Activity - Duplicate the lines below word for word, from the first line up to and including the line that contains "## Before you start".

Items stored from a collection:
━━━━━━━━
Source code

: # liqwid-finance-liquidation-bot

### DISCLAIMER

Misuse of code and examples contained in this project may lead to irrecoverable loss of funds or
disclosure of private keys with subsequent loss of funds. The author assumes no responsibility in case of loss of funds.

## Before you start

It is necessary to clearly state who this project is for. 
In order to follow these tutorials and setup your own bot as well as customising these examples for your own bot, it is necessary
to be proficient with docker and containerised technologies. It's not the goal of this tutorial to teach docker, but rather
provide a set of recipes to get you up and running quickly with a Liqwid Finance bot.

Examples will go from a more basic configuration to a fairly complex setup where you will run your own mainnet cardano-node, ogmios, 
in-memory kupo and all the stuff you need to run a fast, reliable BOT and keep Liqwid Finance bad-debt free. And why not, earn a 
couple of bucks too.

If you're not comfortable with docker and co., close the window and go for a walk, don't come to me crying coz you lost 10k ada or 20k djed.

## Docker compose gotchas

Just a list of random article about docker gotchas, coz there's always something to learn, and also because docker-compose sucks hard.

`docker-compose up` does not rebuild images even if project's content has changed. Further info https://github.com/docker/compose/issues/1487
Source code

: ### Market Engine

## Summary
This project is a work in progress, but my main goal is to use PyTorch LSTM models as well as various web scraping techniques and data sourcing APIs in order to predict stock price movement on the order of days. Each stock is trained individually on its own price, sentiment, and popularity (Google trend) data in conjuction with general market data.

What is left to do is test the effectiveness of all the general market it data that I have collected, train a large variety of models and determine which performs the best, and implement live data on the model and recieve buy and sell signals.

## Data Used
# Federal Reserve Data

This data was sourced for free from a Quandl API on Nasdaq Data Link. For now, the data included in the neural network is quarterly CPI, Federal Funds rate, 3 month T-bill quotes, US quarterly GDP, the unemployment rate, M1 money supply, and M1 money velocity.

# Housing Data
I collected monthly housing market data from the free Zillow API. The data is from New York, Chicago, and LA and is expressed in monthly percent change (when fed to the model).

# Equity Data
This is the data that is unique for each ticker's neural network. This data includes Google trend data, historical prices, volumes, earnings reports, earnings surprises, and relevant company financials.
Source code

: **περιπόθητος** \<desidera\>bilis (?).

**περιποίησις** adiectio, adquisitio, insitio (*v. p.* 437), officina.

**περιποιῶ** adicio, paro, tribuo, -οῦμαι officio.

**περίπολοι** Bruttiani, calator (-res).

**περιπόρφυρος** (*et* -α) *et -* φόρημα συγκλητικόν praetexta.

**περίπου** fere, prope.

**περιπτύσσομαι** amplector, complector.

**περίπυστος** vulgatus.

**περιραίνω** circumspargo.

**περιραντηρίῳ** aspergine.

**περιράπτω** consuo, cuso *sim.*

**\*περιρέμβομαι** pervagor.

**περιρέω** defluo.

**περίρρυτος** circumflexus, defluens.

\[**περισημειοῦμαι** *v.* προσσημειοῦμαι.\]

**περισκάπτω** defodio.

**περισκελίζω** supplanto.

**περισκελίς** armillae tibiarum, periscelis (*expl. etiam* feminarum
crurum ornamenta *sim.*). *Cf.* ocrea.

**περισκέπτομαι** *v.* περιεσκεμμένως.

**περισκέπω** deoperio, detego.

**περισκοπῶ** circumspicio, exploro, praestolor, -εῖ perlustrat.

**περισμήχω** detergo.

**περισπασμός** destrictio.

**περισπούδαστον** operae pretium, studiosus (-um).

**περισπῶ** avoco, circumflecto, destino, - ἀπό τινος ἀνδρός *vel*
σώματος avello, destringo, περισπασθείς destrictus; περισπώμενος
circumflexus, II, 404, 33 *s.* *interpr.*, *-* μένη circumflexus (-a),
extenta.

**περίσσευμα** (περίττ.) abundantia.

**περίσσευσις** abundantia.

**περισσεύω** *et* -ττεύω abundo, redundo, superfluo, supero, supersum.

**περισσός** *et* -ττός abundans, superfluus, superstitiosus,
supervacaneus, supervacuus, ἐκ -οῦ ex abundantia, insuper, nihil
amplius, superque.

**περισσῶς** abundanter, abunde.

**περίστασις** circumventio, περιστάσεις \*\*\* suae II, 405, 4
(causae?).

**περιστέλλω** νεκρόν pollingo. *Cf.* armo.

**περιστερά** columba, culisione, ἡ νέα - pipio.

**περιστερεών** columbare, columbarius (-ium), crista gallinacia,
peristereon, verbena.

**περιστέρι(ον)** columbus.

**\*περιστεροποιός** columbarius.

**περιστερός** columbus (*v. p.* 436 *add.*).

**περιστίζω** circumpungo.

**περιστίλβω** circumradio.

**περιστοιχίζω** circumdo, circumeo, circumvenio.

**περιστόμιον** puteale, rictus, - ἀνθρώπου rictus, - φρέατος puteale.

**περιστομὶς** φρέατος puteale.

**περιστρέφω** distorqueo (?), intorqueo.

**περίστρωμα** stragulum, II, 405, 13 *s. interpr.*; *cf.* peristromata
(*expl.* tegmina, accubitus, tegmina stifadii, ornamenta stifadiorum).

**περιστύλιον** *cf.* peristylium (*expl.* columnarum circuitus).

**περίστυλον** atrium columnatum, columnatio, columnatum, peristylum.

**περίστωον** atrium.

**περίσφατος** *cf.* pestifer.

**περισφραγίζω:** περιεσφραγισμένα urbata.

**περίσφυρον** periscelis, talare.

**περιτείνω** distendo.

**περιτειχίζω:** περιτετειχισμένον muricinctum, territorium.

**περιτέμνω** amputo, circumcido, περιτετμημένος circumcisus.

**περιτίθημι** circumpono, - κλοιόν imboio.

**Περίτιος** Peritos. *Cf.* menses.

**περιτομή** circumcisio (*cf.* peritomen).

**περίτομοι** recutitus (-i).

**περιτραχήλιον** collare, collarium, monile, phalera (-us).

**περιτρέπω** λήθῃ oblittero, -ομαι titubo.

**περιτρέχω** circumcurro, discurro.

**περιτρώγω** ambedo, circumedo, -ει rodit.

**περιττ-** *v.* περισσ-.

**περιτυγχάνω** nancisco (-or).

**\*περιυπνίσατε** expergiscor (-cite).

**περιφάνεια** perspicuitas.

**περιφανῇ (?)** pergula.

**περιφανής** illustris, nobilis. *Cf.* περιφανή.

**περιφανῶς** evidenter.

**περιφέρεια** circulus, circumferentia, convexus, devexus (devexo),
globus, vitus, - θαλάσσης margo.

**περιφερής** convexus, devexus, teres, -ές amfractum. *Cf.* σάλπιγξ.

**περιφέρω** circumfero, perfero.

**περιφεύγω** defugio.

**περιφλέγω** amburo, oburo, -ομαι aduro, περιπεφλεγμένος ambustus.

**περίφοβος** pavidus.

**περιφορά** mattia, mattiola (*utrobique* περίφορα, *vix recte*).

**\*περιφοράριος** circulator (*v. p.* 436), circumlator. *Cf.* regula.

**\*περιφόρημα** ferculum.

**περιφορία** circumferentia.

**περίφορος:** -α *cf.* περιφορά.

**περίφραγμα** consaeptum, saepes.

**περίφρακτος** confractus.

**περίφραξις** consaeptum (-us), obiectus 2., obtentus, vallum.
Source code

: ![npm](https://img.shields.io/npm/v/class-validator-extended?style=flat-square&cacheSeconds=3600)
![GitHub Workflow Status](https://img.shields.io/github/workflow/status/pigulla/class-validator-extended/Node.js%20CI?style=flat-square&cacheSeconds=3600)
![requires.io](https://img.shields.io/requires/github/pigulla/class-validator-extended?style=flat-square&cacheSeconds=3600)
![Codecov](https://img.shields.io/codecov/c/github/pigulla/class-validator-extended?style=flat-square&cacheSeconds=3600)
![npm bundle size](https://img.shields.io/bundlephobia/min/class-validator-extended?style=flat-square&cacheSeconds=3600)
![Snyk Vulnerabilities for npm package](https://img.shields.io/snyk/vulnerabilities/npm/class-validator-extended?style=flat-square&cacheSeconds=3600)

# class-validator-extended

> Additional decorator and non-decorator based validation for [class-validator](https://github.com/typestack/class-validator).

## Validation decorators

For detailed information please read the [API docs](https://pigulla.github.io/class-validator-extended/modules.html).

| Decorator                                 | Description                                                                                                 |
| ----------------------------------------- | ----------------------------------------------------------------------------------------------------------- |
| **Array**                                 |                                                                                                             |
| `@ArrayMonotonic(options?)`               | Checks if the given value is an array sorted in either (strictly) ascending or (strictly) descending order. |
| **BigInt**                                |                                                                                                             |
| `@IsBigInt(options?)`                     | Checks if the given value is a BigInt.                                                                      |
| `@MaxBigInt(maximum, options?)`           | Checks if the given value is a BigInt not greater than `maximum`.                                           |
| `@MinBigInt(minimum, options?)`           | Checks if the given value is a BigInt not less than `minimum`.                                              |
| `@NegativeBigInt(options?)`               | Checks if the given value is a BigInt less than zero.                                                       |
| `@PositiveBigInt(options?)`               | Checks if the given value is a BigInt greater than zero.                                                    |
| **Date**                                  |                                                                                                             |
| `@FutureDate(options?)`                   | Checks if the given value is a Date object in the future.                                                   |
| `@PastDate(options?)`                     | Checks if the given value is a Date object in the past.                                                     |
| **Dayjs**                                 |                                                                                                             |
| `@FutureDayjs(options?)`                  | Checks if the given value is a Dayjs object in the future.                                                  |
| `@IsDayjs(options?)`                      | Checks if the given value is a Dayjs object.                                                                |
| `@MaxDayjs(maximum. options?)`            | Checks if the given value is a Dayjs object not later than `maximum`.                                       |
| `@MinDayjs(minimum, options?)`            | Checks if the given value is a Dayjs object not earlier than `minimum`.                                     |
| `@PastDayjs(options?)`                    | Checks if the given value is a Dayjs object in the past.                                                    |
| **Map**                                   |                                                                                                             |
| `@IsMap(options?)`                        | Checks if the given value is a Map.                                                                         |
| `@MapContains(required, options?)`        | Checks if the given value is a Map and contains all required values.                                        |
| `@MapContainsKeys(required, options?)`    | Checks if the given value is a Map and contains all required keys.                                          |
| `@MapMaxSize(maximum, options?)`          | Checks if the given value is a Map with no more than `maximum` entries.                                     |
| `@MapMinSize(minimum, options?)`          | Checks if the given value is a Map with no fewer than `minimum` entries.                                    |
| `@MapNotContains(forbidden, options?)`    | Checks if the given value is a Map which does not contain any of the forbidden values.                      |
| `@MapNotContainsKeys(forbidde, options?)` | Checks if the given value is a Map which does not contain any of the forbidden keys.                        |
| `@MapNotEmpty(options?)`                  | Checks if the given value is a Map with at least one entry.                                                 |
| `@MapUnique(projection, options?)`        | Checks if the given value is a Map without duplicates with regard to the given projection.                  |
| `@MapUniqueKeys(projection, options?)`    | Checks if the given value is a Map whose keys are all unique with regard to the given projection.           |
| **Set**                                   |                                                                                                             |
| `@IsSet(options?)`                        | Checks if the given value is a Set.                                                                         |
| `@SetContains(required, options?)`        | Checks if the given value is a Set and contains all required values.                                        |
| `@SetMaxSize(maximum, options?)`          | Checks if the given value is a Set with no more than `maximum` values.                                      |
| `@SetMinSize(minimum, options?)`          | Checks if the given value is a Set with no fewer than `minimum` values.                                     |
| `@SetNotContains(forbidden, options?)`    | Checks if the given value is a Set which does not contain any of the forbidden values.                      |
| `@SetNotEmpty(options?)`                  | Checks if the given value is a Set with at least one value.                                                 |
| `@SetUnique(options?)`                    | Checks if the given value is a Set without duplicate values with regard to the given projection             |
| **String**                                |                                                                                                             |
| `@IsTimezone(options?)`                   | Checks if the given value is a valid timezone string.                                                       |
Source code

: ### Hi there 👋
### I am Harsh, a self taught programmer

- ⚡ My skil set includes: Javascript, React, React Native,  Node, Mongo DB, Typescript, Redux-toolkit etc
━━━━━━━━
Solution to this exercise -
Source code

: # liqwid-finance-liquidation-bot

### DISCLAIMER

Misuse of code and examples contained in this project may lead to irrecoverable loss of funds or
disclosure of private keys with subsequent loss of funds. The author assumes no responsibility in case of loss of funds.

## Before you start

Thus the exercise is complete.